_Instruction_
Give every entry again, word for word.

_Records provided_
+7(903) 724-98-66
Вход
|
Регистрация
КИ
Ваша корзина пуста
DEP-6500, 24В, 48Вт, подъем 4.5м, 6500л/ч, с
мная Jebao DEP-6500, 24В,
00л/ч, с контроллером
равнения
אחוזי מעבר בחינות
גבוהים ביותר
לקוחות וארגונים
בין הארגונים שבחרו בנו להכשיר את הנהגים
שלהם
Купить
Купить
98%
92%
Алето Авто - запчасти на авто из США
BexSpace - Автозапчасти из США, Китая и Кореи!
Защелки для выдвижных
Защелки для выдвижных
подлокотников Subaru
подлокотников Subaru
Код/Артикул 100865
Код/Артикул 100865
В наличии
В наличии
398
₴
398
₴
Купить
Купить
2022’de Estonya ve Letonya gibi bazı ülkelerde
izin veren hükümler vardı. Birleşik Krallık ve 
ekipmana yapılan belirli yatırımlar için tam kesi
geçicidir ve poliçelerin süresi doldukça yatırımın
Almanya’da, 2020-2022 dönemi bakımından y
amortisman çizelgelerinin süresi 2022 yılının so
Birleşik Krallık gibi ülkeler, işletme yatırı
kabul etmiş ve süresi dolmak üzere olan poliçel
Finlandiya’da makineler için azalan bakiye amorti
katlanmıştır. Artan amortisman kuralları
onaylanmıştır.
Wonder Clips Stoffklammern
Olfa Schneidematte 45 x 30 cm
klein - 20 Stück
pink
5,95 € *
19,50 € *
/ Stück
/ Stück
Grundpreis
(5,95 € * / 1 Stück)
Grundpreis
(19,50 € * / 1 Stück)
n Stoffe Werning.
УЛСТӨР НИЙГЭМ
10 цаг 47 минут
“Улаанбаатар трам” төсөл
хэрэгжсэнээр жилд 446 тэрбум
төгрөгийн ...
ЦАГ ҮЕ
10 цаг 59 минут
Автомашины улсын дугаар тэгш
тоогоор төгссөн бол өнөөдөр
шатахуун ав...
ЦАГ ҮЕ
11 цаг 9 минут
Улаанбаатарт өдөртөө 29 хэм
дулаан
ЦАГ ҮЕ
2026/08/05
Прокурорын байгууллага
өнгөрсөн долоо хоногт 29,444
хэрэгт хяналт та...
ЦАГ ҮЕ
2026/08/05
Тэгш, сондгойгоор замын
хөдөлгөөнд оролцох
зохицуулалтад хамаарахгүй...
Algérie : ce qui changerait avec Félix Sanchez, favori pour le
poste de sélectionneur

_Answer space_
+7(903) 724-98-66
Вход
|
Регистрация
КИ
Ваша корзина пуста
DEP-6500, 24В, 48Вт, подъем 4.5м, 6500л/ч, с
мная Jebao DEP-6500, 24В,
00л/ч, с контроллером
равнения
אחוזי מעבר בחינות
גבוהים ביותר
לקוחות וארגונים
בין הארגונים שבחרו בנו להכשיר את הנהגים
שלהם
Купить
Купить
98%
92%
Алето Авто - запчасти на авто из США
BexSpace - Автозапчасти из США, Китая и Кореи!
Защелки для выдвижных
Защелки для выдвижных
подлокотников Subaru
подлокотников Subaru
Код/Артикул 100865
Код/Артикул 100865
В наличии
В наличии
398
₴
398
₴
Купить
Купить
2022’de Estonya ve Letonya gibi bazı ülkelerde
izin veren hükümler vardı. Birleşik Krallık ve 
ekipmana yapılan belirli yatırımlar için tam kesi
geçicidir ve poliçelerin süresi doldukça yatırımın
Almanya’da, 2020-2022 dönemi bakımından y
amortisman çizelgelerinin süresi 2022 yılının so
Birleşik Krallık gibi ülkeler, işletme yatırı
kabul etmiş ve süresi dolmak üzere olan poliçel
Finlandiya’da makineler için azalan bakiye amorti
katlanmıştır. Artan amortisman kuralları
onaylanmıştır.
Wonder Clips Stoffklammern
Olfa Schneidematte 45 x 30 cm
klein - 20 Stück
pink
5,95 € *
19,50 € *
/ Stück
/ Stück
Grundpreis
(5,95 € * / 1 Stück)
Grundpreis
(19,50 € * / 1 Stück)
n Stoffe Werning.
УЛСТӨР НИЙГЭМ
10 цаг 47 минут
“Улаанбаатар трам” төсөл
хэрэгжсэнээр жилд 446 тэрбум
төгрөгийн ...
ЦАГ ҮЕ
10 цаг 59 минут
Автомашины улсын дугаар тэгш
тоогоор төгссөн бол өнөөдөр
шатахуун ав...
ЦАГ ҮЕ
11 цаг 9 минут
Улаанбаатарт өдөртөө 29 хэм
дулаан
ЦАГ ҮЕ
2026/08/05
Прокурорын байгууллага
өнгөрсөн долоо хоногт 29,444
хэрэгт хяналт та...
ЦАГ ҮЕ
2026/08/05
Тэгш, сондгойгоор замын
хөдөлгөөнд оролцох
зохицуулалтад хамаарахгүй...
Algérie : ce qui changerait avec Félix Sanchez, favori pour le
poste de sélectionneur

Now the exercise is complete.